● **WHAT YOU HAVE TO DO**
Please copy every line below that contains the string "back".

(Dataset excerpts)
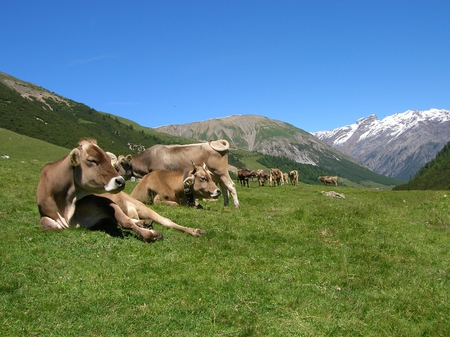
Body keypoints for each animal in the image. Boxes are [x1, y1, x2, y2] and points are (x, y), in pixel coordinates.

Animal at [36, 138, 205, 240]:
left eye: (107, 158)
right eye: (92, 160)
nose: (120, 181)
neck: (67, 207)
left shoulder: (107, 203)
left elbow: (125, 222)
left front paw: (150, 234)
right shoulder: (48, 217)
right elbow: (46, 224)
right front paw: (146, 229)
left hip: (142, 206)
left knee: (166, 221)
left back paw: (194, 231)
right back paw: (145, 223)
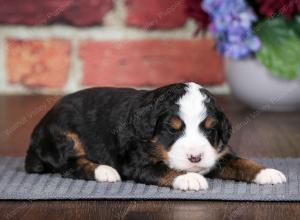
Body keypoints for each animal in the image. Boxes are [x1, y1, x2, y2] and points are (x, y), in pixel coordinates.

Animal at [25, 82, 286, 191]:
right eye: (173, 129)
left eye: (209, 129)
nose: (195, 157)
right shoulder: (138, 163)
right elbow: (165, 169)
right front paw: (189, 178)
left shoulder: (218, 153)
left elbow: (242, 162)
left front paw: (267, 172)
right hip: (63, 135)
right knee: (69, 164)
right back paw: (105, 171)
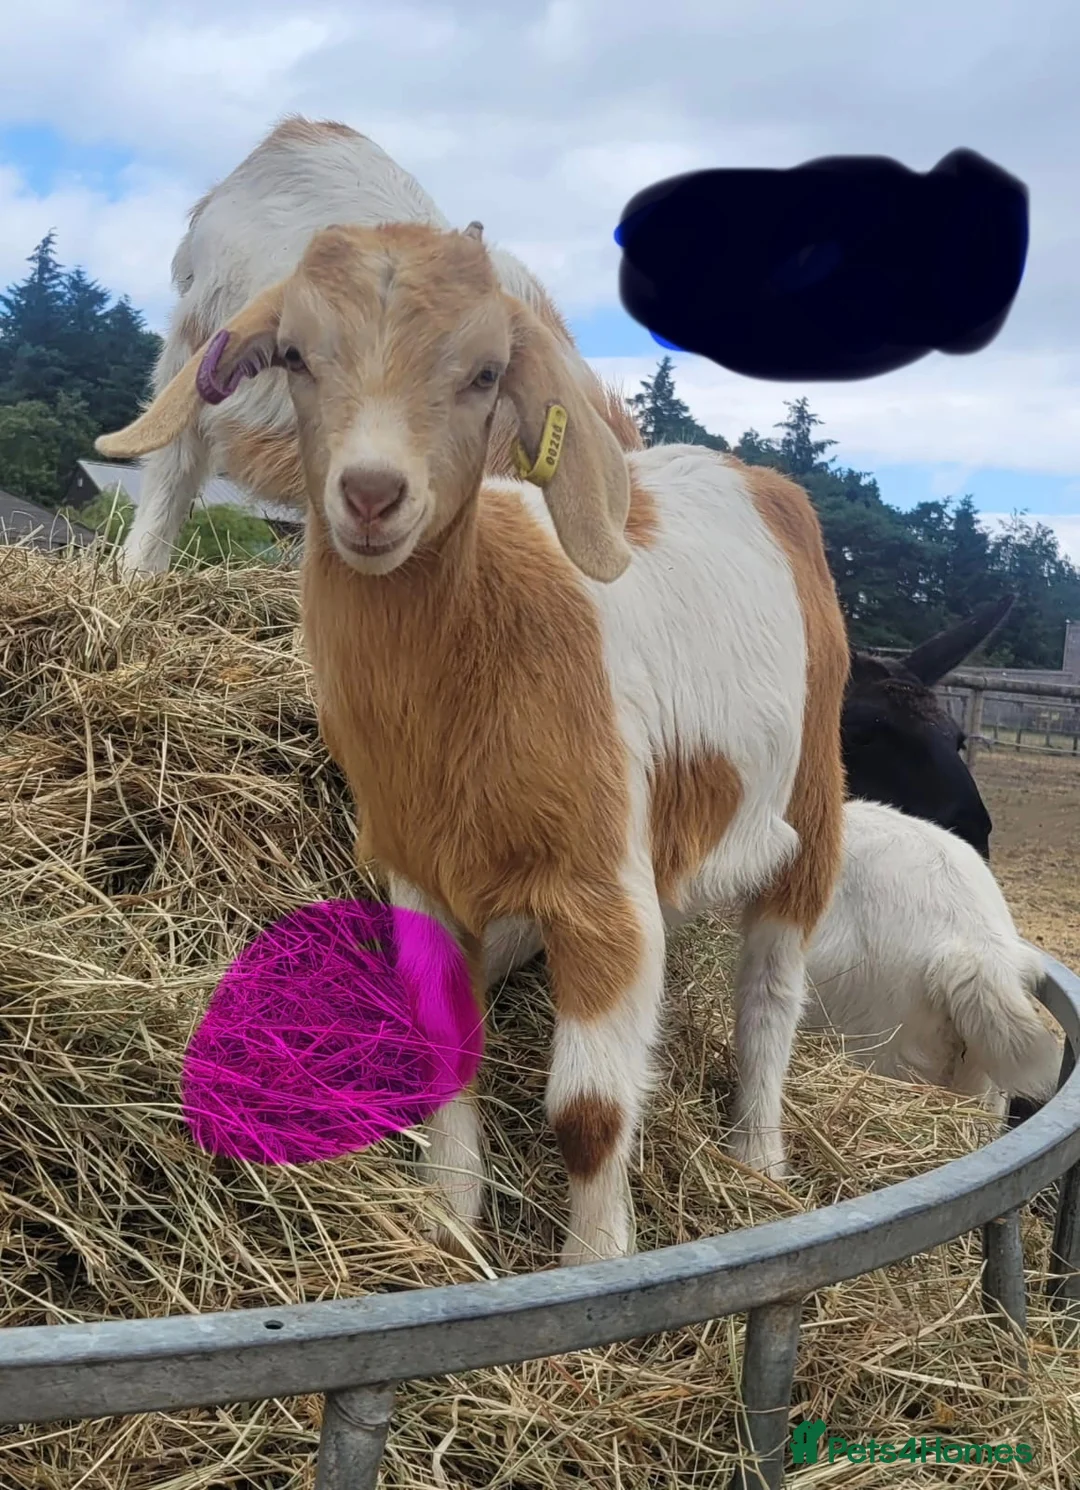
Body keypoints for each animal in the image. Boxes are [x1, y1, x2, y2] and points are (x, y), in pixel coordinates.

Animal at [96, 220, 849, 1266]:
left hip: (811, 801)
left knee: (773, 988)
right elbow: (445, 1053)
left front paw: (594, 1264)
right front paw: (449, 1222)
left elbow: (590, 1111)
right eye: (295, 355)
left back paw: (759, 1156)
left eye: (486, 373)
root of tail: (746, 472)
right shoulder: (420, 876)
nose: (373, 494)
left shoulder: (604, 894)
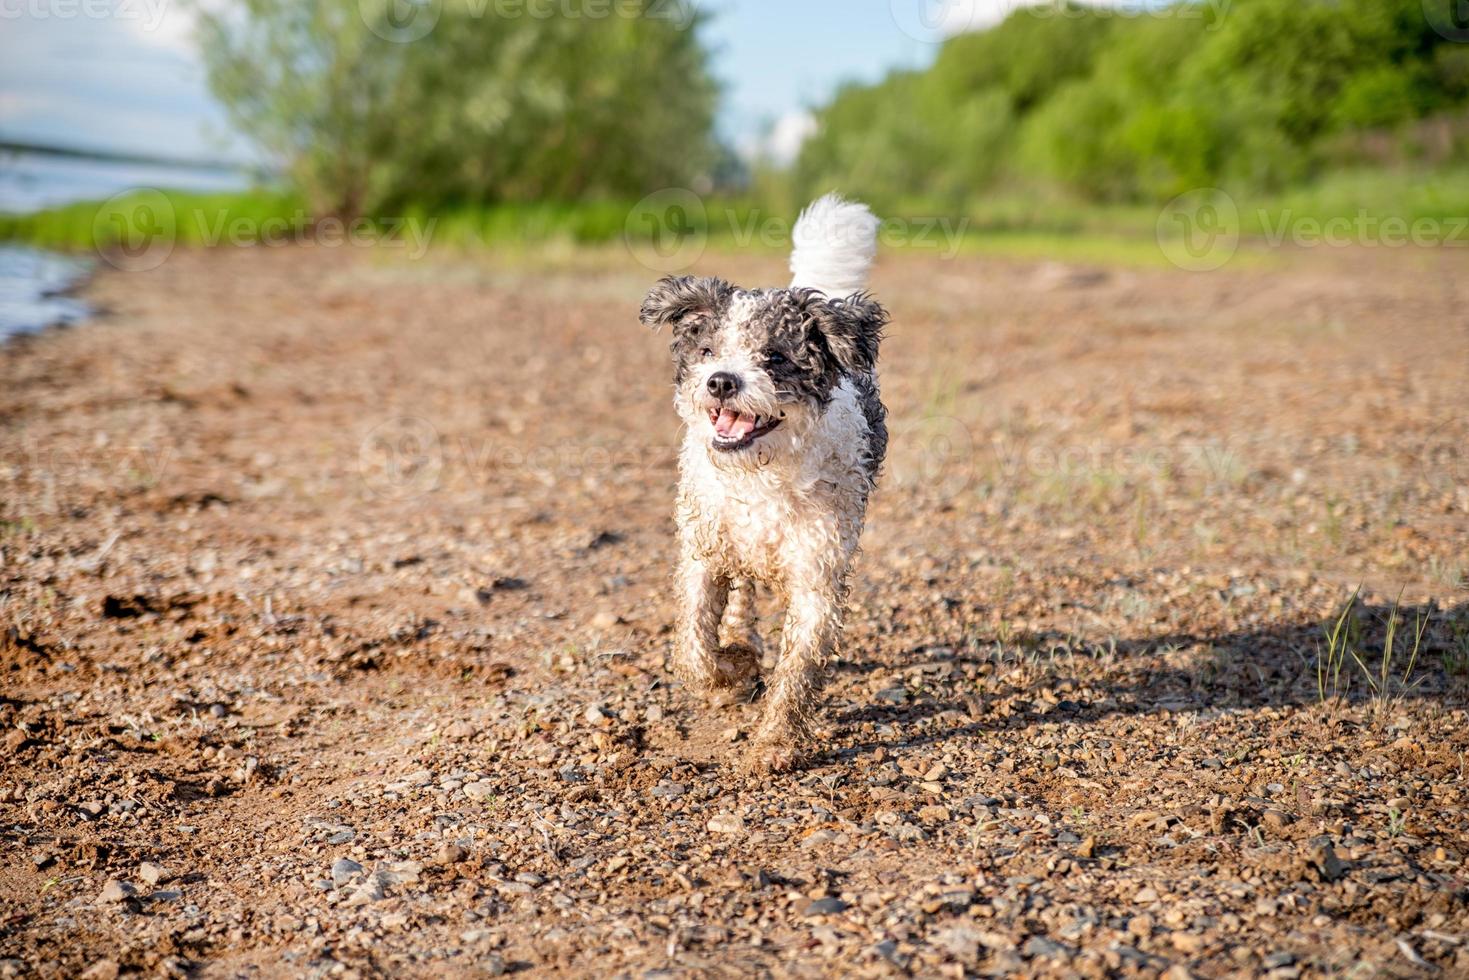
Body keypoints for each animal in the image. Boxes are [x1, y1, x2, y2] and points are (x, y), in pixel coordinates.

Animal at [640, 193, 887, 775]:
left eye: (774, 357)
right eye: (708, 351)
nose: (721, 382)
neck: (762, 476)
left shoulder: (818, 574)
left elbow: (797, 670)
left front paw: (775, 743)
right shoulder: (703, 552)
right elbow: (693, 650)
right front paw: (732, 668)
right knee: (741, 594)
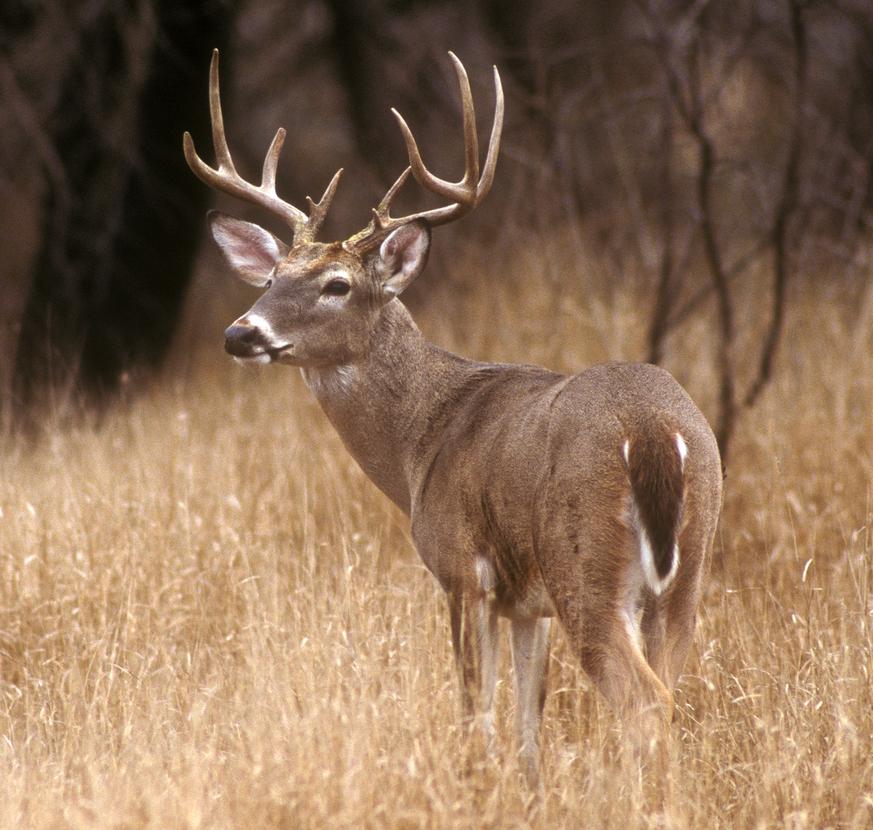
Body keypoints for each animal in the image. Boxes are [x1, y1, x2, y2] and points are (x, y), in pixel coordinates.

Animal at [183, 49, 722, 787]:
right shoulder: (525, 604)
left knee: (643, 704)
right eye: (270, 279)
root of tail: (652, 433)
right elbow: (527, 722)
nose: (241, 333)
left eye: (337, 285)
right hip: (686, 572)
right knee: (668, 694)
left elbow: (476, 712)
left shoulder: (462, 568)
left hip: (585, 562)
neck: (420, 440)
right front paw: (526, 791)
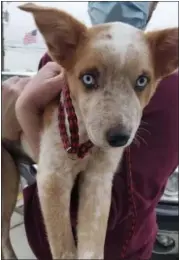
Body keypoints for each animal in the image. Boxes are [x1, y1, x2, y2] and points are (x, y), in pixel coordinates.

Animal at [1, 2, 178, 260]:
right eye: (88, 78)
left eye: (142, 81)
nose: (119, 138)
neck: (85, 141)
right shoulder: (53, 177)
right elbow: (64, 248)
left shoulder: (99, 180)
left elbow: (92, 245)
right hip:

● **RESPONSE BELOW**
left back paw: (194, 231)
right back paw: (145, 223)
right back paw: (105, 171)
left back paw: (759, 1156)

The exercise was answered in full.